Keyboard apps are the new frontier for AI agents, and Acti is charging ahead. The company just dropped a smartphone keyboard that doesn't just predict your next word – it brings full-fledged AI agents into your typing flow. Want to book a flight? Just type 'book a flight to NYC next Friday' and an agent handles the rest. No app switching, no copy-pasting.

This is the kind of integration that makes you wonder why no one did it sooner. Your keyboard is the one app you use constantly – it's the gateway to every other app. By embedding agents there, Acti turns your thumbs into a command center. The demo is slick: type a request, an agent pops up, confirms details, and executes across apps using on-device or cloud AI.

Privacy red flags waving. Your keyboard already sees everything you type – now imagine that data flowing to an AI agent that might summarize your emails, check your calendar, or even send messages on your behalf. Acti claims on-device processing for sensitive tasks, but the cloud path remains.

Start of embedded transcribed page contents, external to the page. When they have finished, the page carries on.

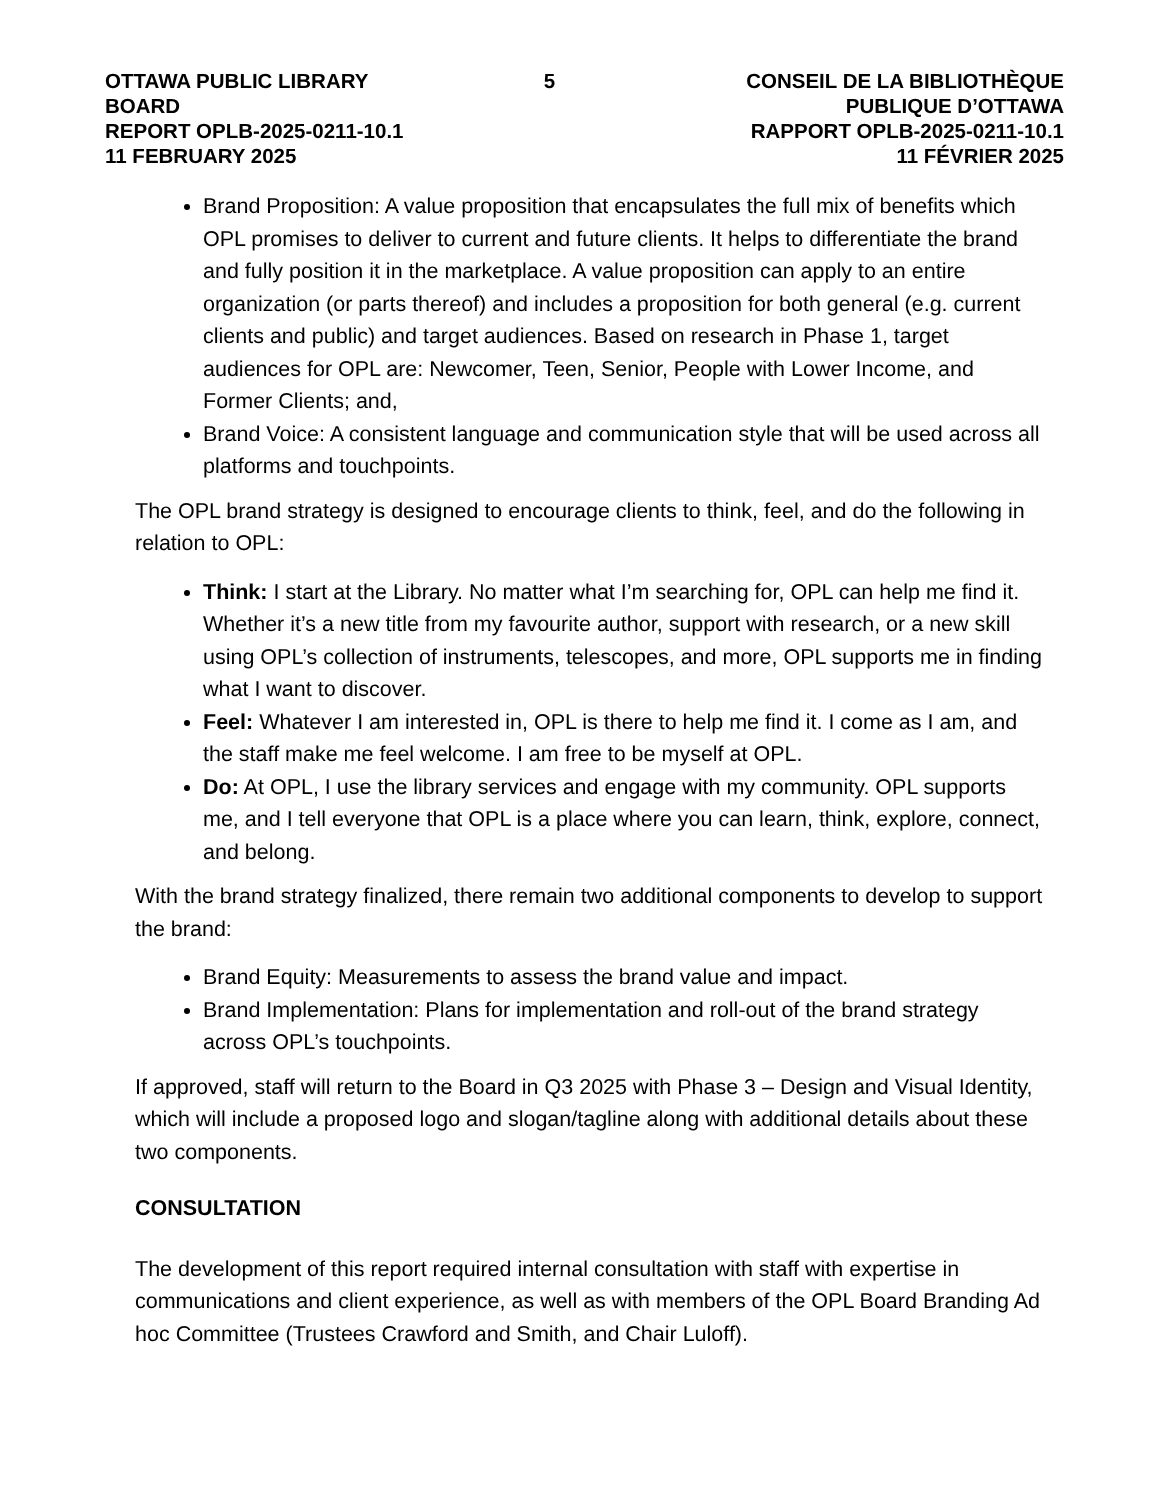OTTAWA PUBLIC LIBRARY BOARD
REPORT OPLB-2025-0211-10.1
11 FEBRUARY 2025
5 CONSEIL DE LA BIBLIOTHÈQUE PUBLIQUE D’OTTAWA
RAPPORT OPLB-2025-0211-10.1
11 FÉVRIER 2025
Brand Proposition: A value proposition that encapsulates the full mix of benefits which OPL promises to deliver to current and future clients. It helps to differentiate the brand and fully position it in the marketplace. A value proposition can apply to an entire organization (or parts thereof) and includes a proposition for both general (e.g. current clients and public) and target audiences. Based on research in Phase 1, target audiences for OPL are: Newcomer, Teen, Senior, People with Lower Income, and Former Clients; and,
Brand Voice: A consistent language and communication style that will be used across all platforms and touchpoints.
The OPL brand strategy is designed to encourage clients to think, feel, and do the following in relation to OPL:
Think: I start at the Library. No matter what I’m searching for, OPL can help me find it. Whether it’s a new title from my favourite author, support with research, or a new skill using OPL’s collection of instruments, telescopes, and more, OPL supports me in finding what I want to discover.
Feel: Whatever I am interested in, OPL is there to help me find it. I come as I am, and the staff make me feel welcome. I am free to be myself at OPL.
Do: At OPL, I use the library services and engage with my community. OPL supports me, and I tell everyone that OPL is a place where you can learn, think, explore, connect, and belong.
With the brand strategy finalized, there remain two additional components to develop to support the brand:
Brand Equity: Measurements to assess the brand value and impact.
Brand Implementation: Plans for implementation and roll-out of the brand strategy across OPL’s touchpoints.
If approved, staff will return to the Board in Q3 2025 with Phase 3 – Design and Visual Identity, which will include a proposed logo and slogan/tagline along with additional details about these two components.
CONSULTATION
The development of this report required internal consultation with staff with expertise in communications and client experience, as well as with members of the OPL Board Branding Ad hoc Committee (Trustees Crawford and Smith, and Chair Luloff).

Do you trust a keyboard company with your life's data?

Let's be real: the convenience is undeniable. I've typed 'remind me to buy milk' and 'send my location to Mom' and it just worked. No friction. But the trade-off is monumental. Every keystroke is potential training data or surveillance input. Acti needs to be transparent about what stays local and what goes to the cloud.

Why it matters: Keyboard AI agents could become the universal interface for digital tasks – but only if we can trust them. Acti has a lead, but the window is closing. Users will vote with their downloads, and privacy advocates are already watching. This is either the future of mobile interaction or a privacy nightmare waiting to happen.